[Opening Records supplied section]

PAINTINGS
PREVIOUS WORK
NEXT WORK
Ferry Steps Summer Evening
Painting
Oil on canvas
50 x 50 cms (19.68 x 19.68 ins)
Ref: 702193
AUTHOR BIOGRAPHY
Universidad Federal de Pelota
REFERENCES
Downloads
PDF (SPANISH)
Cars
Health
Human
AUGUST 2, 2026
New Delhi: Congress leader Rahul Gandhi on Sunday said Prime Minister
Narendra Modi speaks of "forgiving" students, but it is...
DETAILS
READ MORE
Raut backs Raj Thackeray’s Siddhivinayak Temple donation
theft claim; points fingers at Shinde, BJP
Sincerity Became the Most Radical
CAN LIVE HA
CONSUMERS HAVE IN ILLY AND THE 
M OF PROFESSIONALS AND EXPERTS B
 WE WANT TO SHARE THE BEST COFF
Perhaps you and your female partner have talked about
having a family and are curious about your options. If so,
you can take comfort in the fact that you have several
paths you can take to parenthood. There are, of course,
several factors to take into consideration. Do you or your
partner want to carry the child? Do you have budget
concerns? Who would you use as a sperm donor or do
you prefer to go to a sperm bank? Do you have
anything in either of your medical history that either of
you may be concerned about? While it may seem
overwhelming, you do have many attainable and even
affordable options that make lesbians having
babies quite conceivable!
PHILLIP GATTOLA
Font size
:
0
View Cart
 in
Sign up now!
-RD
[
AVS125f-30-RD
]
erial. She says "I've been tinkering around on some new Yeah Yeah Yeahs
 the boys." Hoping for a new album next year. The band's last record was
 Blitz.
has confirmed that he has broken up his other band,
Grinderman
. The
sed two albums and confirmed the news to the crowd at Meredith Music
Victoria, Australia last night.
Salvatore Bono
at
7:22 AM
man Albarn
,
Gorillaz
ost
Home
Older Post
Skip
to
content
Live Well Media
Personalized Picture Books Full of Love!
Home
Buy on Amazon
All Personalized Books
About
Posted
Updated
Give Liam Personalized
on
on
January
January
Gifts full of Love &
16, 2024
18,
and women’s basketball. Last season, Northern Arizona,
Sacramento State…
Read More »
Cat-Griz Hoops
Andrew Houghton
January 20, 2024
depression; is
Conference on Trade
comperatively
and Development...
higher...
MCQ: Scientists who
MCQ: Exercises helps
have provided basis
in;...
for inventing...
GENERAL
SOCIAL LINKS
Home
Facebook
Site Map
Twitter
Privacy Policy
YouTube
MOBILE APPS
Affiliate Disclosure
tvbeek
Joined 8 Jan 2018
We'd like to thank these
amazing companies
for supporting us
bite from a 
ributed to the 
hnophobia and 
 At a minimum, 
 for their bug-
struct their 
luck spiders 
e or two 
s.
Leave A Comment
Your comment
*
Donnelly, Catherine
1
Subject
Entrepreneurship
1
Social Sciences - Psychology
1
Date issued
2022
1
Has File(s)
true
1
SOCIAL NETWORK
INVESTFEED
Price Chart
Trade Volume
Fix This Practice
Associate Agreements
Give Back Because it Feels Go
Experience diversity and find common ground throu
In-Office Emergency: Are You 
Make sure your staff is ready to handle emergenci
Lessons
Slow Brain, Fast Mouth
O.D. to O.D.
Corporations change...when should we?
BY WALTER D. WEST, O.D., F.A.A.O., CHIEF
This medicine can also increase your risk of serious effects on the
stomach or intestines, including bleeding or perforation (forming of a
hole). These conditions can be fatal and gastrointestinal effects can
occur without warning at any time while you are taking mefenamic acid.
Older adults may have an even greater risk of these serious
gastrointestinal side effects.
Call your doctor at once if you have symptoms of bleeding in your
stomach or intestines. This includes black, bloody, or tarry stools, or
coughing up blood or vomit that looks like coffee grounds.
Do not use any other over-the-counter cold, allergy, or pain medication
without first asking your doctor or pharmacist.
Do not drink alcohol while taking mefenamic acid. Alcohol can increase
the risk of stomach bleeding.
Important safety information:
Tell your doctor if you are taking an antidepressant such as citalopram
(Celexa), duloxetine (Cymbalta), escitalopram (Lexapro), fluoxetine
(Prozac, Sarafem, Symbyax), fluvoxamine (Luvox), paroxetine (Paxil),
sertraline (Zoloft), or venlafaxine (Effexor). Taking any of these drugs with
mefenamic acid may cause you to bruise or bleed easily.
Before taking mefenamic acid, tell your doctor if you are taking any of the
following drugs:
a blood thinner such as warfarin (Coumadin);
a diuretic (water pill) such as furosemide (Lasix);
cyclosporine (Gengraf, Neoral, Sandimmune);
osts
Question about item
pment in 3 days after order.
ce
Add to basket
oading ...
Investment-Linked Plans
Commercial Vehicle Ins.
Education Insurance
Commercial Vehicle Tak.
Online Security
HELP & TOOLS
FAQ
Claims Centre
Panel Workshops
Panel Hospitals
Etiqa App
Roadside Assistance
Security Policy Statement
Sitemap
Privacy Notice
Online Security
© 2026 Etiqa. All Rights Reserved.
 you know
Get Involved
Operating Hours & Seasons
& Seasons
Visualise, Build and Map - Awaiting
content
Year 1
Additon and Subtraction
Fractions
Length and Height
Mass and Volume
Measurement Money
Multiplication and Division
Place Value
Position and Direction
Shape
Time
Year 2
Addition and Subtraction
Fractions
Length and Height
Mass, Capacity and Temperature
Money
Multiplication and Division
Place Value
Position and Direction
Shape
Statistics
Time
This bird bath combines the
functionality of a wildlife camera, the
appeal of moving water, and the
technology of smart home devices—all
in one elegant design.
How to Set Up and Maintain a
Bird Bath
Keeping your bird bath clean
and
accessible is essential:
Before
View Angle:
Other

[Closing Records supplied section]

### Exercise details
Beginning at the top of the records above, transcribe each line exactly up to and including the line that holds "Perhaps you and".

### Solution
PAINTINGS
PREVIOUS WORK
NEXT WORK
Ferry Steps Summer Evening
Painting
Oil on canvas
50 x 50 cms (19.68 x 19.68 ins)
Ref: 702193
AUTHOR BIOGRAPHY
Universidad Federal de Pelota
REFERENCES
Downloads
PDF (SPANISH)
Cars
Health
Human
AUGUST 2, 2026
New Delhi: Congress leader Rahul Gandhi on Sunday said Prime Minister
Narendra Modi speaks of "forgiving" students, but it is...
DETAILS
READ MORE
Raut backs Raj Thackeray’s Siddhivinayak Temple donation
theft claim; points fingers at Shinde, BJP
Sincerity Became the Most Radical
CAN LIVE HA
CONSUMERS HAVE IN ILLY AND THE 
M OF PROFESSIONALS AND EXPERTS B
 WE WANT TO SHARE THE BEST COFF
Perhaps you and your female partner have talked about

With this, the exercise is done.